| Date: | Tue, 24 Jun 2008 23:01:30 -0400 |
| Reply-To: | Arthur Tabachneck <art297@NETSCAPE.NET> |
| Sender: | "SAS(r) Discussion" <SAS-L@LISTSERV.UGA.EDU> |
| From: | Arthur Tabachneck <art297@NETSCAPE.NET> |
| Subject: | Re: help: reading in open-ended text word-by-word |
|
Matt,
As Jack indicated, what you are seeking is far from trivial.

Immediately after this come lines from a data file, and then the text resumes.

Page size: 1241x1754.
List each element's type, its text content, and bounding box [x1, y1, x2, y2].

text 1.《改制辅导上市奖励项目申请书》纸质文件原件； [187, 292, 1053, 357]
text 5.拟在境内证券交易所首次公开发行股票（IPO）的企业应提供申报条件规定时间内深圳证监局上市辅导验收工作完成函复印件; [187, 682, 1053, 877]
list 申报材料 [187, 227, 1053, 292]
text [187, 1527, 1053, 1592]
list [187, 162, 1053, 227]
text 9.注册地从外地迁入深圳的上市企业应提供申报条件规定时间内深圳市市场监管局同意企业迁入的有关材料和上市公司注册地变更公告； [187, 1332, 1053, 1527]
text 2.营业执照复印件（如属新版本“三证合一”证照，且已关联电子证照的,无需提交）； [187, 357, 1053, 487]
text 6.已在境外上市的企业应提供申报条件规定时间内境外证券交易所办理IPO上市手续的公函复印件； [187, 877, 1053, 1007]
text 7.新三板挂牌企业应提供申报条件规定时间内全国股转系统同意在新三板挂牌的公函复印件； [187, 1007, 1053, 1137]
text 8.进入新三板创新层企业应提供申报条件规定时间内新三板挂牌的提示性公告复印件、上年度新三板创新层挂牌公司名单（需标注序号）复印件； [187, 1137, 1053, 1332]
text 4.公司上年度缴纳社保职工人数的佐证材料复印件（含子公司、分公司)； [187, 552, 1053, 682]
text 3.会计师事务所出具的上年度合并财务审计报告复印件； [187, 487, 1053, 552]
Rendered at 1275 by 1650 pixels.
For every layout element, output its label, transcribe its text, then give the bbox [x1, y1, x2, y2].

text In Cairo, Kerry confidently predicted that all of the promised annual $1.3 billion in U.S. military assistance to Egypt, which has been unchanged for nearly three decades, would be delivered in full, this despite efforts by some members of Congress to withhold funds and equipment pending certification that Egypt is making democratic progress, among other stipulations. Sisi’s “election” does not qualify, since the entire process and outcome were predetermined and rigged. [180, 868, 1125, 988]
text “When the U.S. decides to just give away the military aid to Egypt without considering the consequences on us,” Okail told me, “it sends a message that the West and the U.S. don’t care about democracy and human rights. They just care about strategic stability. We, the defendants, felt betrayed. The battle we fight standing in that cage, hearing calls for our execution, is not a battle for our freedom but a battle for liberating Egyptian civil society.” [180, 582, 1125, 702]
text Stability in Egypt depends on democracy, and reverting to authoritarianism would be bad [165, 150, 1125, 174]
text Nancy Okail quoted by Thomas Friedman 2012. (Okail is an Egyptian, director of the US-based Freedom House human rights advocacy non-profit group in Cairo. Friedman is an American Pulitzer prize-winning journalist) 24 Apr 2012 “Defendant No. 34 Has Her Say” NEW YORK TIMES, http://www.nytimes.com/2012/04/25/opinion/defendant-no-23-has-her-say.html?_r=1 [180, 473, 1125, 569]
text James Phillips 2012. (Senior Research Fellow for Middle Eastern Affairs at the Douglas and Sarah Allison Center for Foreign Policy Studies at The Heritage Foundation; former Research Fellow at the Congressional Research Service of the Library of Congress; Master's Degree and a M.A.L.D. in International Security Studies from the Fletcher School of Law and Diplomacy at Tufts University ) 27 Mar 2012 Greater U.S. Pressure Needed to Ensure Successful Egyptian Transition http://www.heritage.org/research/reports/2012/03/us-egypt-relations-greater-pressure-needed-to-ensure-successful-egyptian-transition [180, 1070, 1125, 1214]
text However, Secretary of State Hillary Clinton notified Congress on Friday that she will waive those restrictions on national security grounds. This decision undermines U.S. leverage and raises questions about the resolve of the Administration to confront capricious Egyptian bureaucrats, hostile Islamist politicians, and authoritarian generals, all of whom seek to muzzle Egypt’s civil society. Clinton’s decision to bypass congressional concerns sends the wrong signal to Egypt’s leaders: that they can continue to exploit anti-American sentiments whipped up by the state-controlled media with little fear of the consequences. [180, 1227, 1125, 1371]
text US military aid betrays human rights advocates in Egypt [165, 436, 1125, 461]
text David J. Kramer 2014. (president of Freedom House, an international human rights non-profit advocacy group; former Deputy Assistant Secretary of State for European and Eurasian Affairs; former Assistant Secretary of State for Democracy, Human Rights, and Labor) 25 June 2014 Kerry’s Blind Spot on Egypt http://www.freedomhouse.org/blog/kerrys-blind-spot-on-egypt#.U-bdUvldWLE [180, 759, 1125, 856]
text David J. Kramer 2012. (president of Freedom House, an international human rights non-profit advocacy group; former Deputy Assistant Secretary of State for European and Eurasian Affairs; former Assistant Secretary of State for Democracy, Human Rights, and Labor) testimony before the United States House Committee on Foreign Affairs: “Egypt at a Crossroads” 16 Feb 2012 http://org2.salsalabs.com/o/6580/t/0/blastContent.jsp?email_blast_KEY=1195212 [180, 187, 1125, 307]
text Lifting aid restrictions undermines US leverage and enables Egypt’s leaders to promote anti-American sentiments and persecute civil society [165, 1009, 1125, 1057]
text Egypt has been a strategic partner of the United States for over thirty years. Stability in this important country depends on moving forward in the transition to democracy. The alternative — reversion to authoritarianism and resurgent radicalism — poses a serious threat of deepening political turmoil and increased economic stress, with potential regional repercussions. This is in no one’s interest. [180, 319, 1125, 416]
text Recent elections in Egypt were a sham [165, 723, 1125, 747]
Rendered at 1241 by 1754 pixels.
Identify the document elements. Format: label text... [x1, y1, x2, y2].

However, if
all of your sentences are like those in your example, something like the
following might come close:
data want (drop=hold_word);
length word hold_word $50.;
retain hold_word;
infile cards end=eof;
input word $ @@;
if _n_ eq 1 or
(substr(reverse(trim(hold_word)),1,1) eq '.' and
rank(substr(word,1,1)) in (65:90)) then do;
count=1;
sentence+1;
end;
else count+1;
hold_word=word;
word=lowcase(compress(word,'.'));
cards;
Siddhartha was thus loved by everyone. He was a source of joy for
everybody.
;
HTH,
Art
---------
On Tue, 24 Jun 2008 16:05:02 -0700, Matthew Yurdin
<Matthew.Yurdin@UCOP.EDU> wrote:
>I am looking for a way to read a txt file containing one very long piece
>of open-ended text (i.e., a book-like document) into a
>one-word-per-observation dataset with a within-sentence word count and a
>sentence count. For example, I'd like to turn these two sentences:
>
>Siddhartha was thus loved by everyone. He was a source of joy for
>everybody.
>
>into these rows:
>
>VALUE COUNT SENTENCE
>siddhartha 1 1
>was 2 1
>thus 3 1
>loved 4 1
>by 5 1
>everyone 6 1
>he 1 2
>was 2 2
>a 3 2
>source 4 2
>of 5 2
>joy 6 2
>for 7 2
>everybody 8 2
>
>Any advice on how to go about this? My apologies if this is something
>that's already been asked and answered; I didn't see examples with
>anything this unstructured in the list archive.
>
>Thanks
>-Matt
|